Full, decent and productive employment for all is also a central plank of the Sustainable Development Goals (SDGs) as exemplified by Goal 8’s explicit emphasis on work, “Promote sustained, inclusive and sustainable economic growth, full and productive employment, and decent work for all”. The slowing down of the economy in Botswana which saw average growth of around 7 percent slumping to 4.5 percent by 2015 has however exacerbated the long standing challenge of job creation, with the youth being the most hard hit.
Botswana’s economy is currently not creating enough job opportunities, with only 1 in 6 of the 40,000 annual entrants of the job market getting work. Around 1800 job losses have been experienced in 2015 alone, and this includes Teemane Diamond Company’s 320 former employees who lost jobs when the Serowe based diamond manufacturer went under in February this year. Discovery Metals’ Boseto Mine also coughed out 1000 people when it closed abruptly this year, and another 400 remain uncertain about their future at the company’s Mowana Mine.
Notifications of intention to restructure and retrench have reportedly been given to the Presidency by among others the Botswana Power Corporation; Botswana Housing Corporation; Diamond Trading Company Botswana; Botswana Investment and Trade Centre; Botswana Public Officers Pension Fund and the Directorate of Public Service Management among others; an indication of economic stress.
On the corporate front, multinationals operating in Botswana, like Standard Chartered Bank, Barclays Bank and Anglo American have all expressed intentions of extensive job cuts in their global operations. Standard Chartered just in November this year announced cuts of 15,000 jobs from its 86,000 global workforce by 2018. Barclays Bank will shed 30 000 jobs worldwide in the next two years. Anglo also says it will cut around 85,000 employees, that is 63 percent of its workforce!
Many loaded statements were made by visionary professionals at the inaugural Jobs Summit held in Gaborone two months ago pointing to potential sources of jobs opportunities. Rapelang Rabana, a highly acclaimed technology entrepreneur and founding Chief Executive of Rekindle Learning said “If under development can be done, prosperity can be done too. With the use of ICTs, 10 000 jobs can be created in this country: internet creates jobs, branders translators, editors, and consulting in various fields.”

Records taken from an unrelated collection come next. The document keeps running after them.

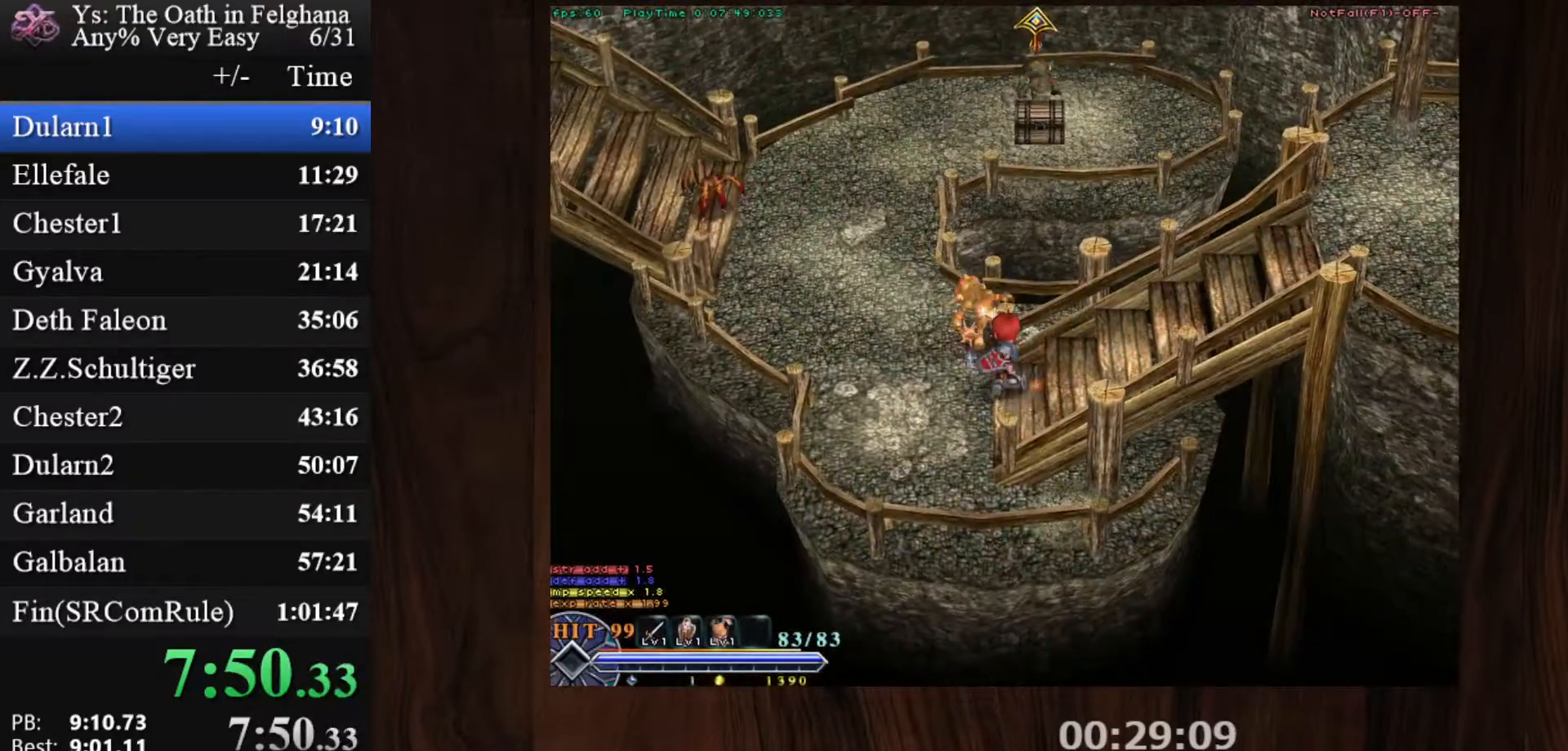
{"keys": ["c", "ctrl"], "mouse": [], "events": [[50, "z", "up"], [150, "z", "down"], [233, "mouse_left", "up"], [283, "z", "up"], [333, "z", "down"], [483, "z", "up"]]}
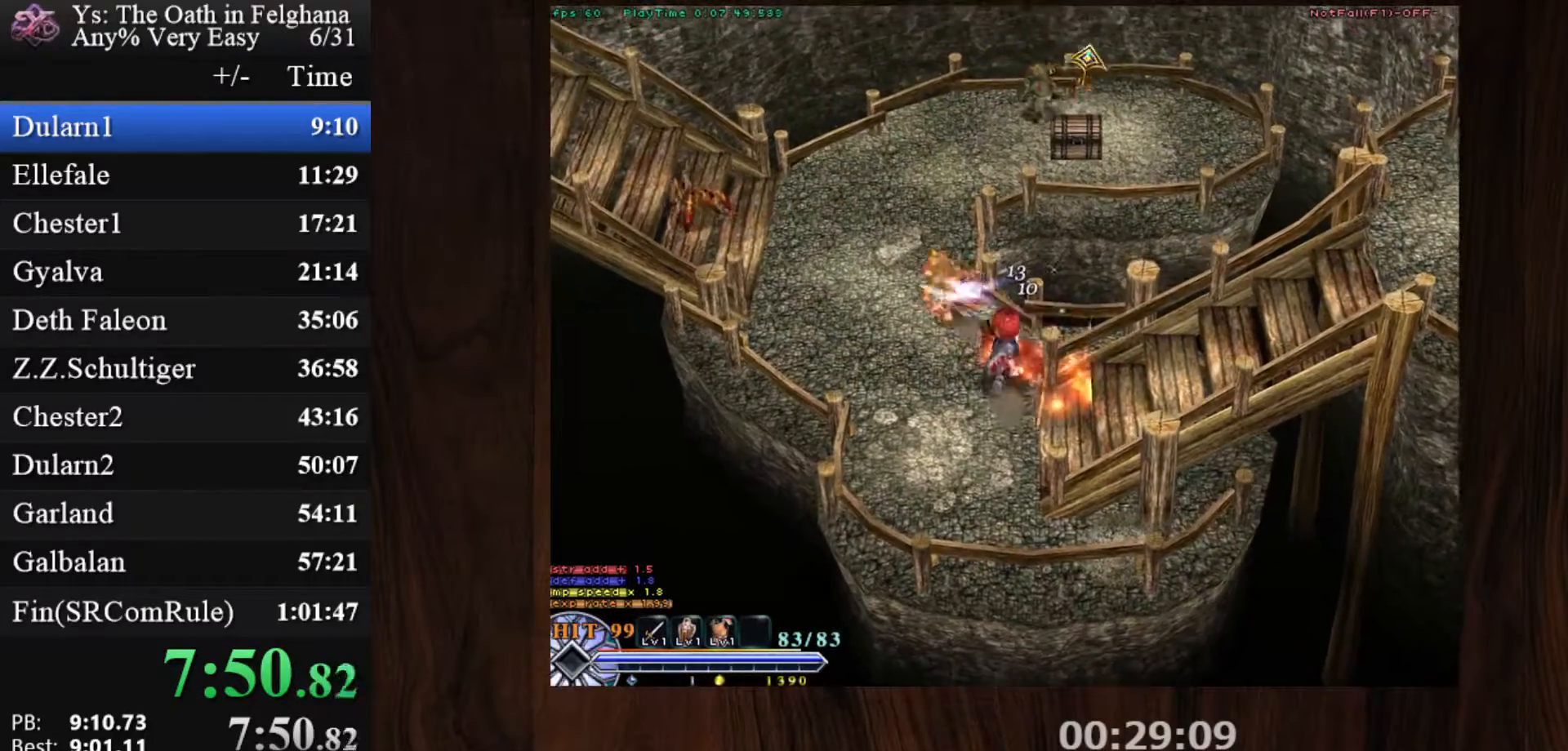
{"keys": ["c", "ctrl", "z"], "mouse": [], "events": [[17, "z", "down"], [167, "mouse_left", "down"], [217, "z", "up"], [250, "z", "down"], [400, "z", "up"], [450, "mouse_left", "up"], [450, "z", "down"]]}
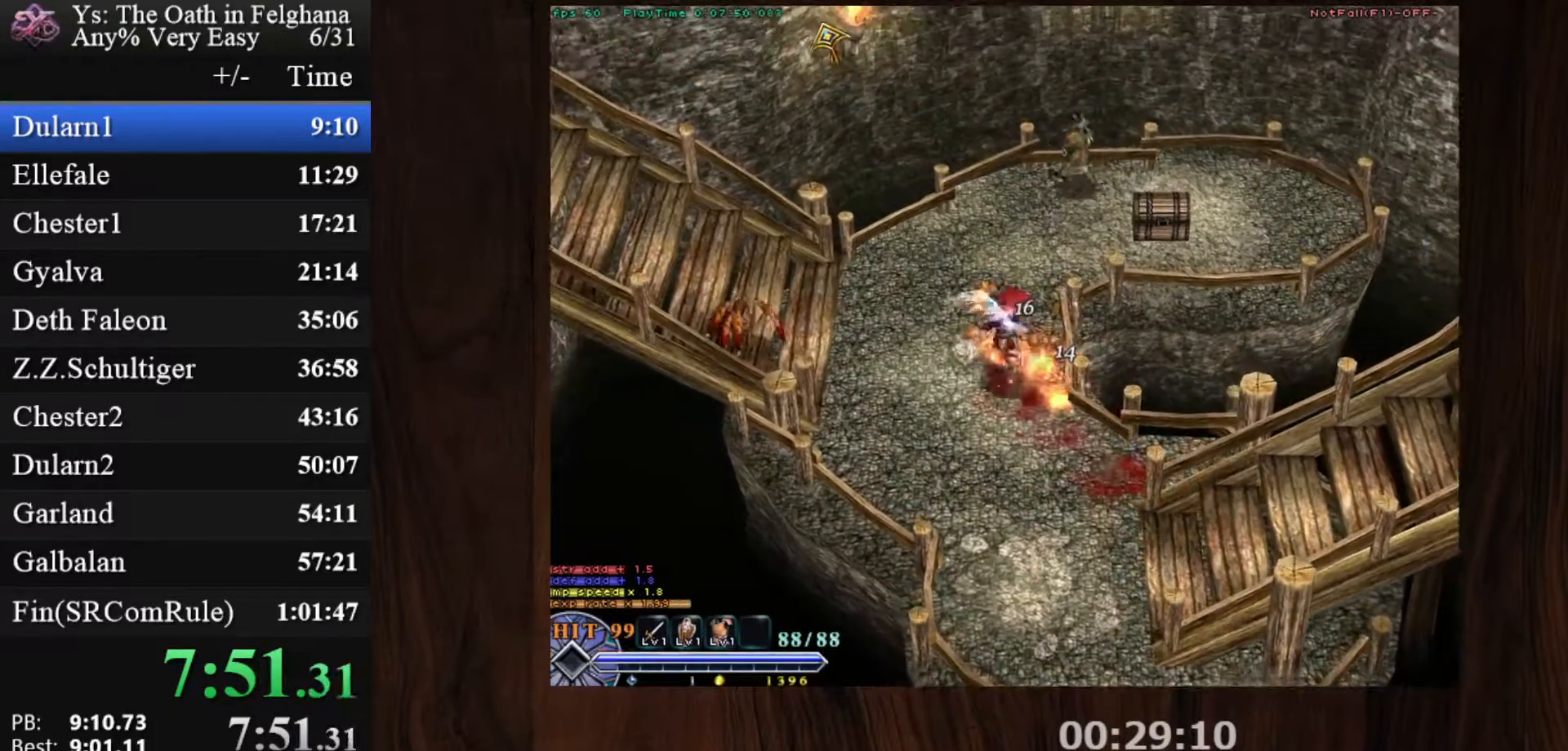
{"keys": ["c", "ctrl"], "mouse": ["left"], "events": [[83, "z", "up"], [183, "z", "down"], [267, "z", "up"], [417, "mouse_left", "down"]]}
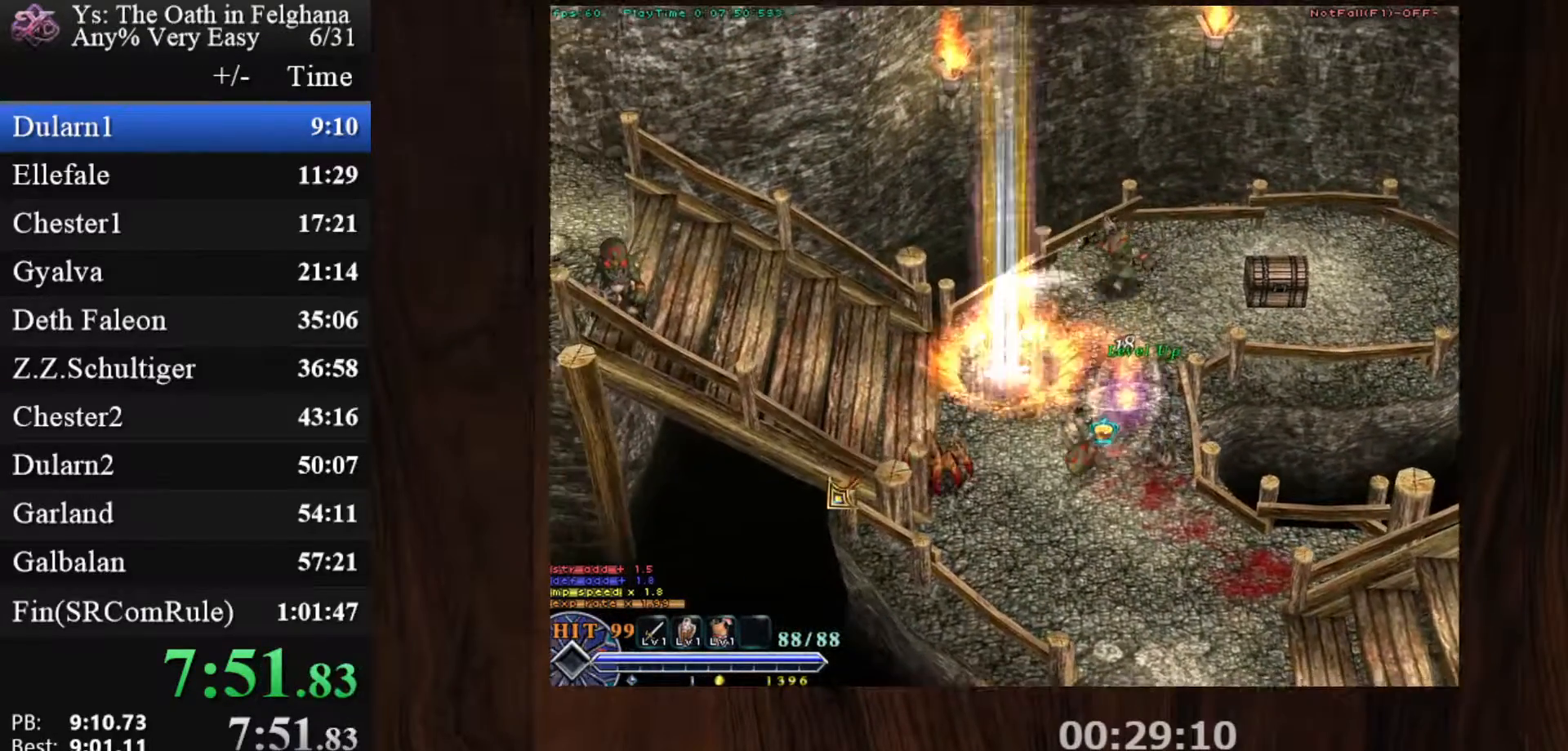
{"keys": ["c", "ctrl", "z"], "mouse": [], "events": [[233, "mouse_left", "up"], [433, "z", "down"]]}
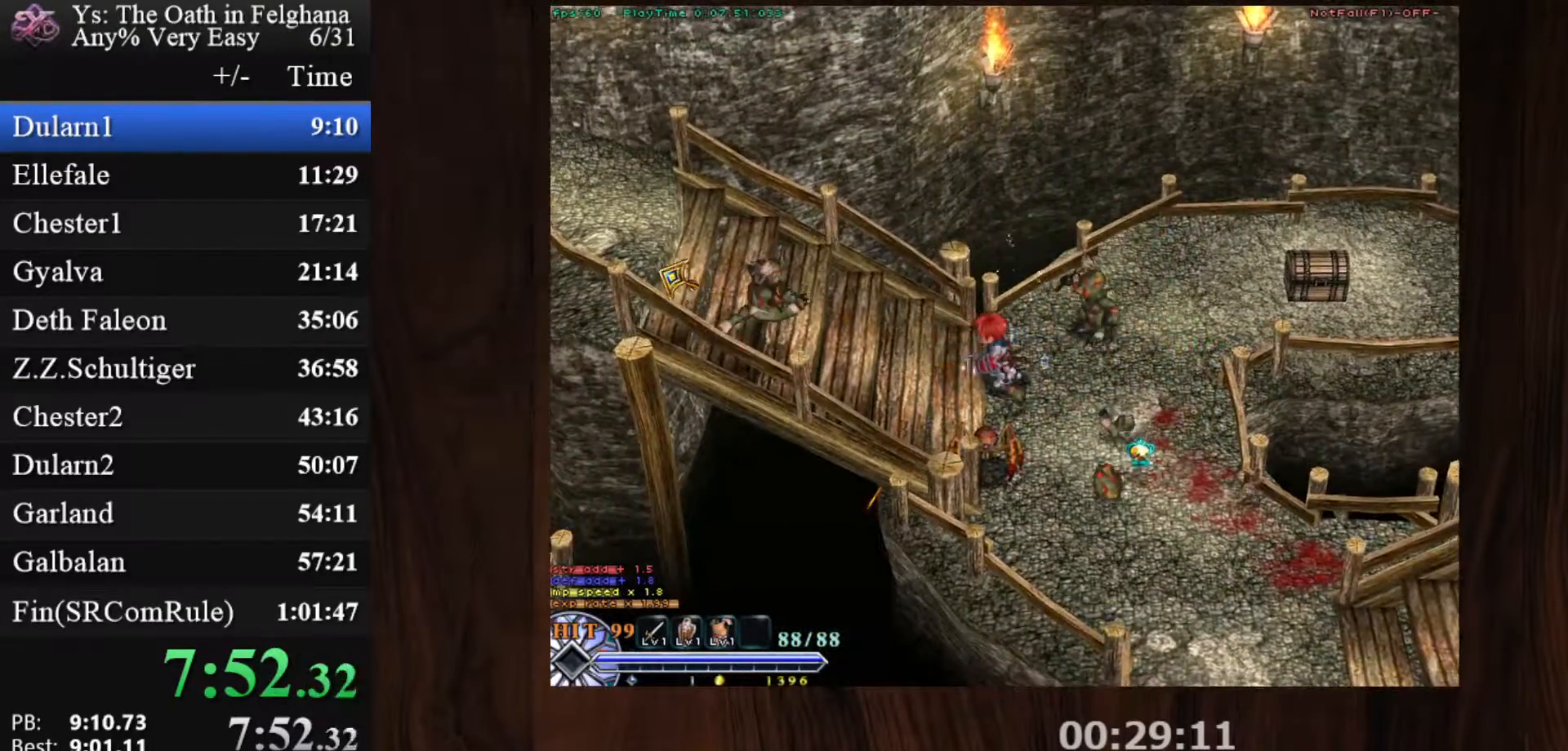
{"keys": ["c", "ctrl"], "mouse": [], "events": [[67, "z", "up"], [117, "mouse_left", "down"], [217, "z", "down"], [400, "z", "up"], [433, "mouse_left", "up"]]}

Dr Andrew Molwane, acting Chief Executive Officer at the Botswana Qualifications Authority said there was need to go back to basics and “ look back to the neglected informal sector, a lot of indigenous skills in the villages can create jobs; right now we have crafts coming from our people selling overseas.”
At another forum, Afena Capital Managing Director and finance expert Bakang Seretse said “various government works programmes are an important poverty alleviation measure that provide skills and work experience to the unemployed; however there is scope to further expand these intervention,” adding that, “what the unemployed need are permanent, sustainable jobs.”
“Botswana is defined as a middle income country. Yet most of its people live in conditions typical of a low-income country. This suggests that our greatest problem is not that we do not have enough money, but that we have not found effective, sustainable and just ways of distributing it,” he argued.
Seretse believes that the ultimate cure for joblessness is the revival of cooperatives as a business format, and that small business can create jobs as the public sector retreats from the role. “These cooperatives will be versatile economic enterprises and will be established across every sector of the economy such as public works, farms, bakeries, financial services, mines and many others,” he said.
“Cooperatives have been used in many countries such as South Africa, Zimbabwe, the United States and Spain …Cooperatives don’t challenge capitalism but are a part of a wider strategic response to transcending capitalism,” Seretse concluded. He also suggested various reforms like the promotion of citizen economic empowerment, supportive national entrepreneurship culture and the encouragement of entrepreneurship among other things.
While companies are busy cutting jobs, there is no evidence showing that they are conversely incentivizing the lean staff remaining to shoulder wider responsibilities and the backbreaking workload. As is tradition, the private sector has hidden on the shadow of Government and not increased salaries since the global economic downturn of 2008 and 2009. This has caused inflation to erode disposable income by as much as 35 percent as evidenced by the United States Embassy’s recent increment for its staff by the same rate breaking from this tradition; something quiet commendable!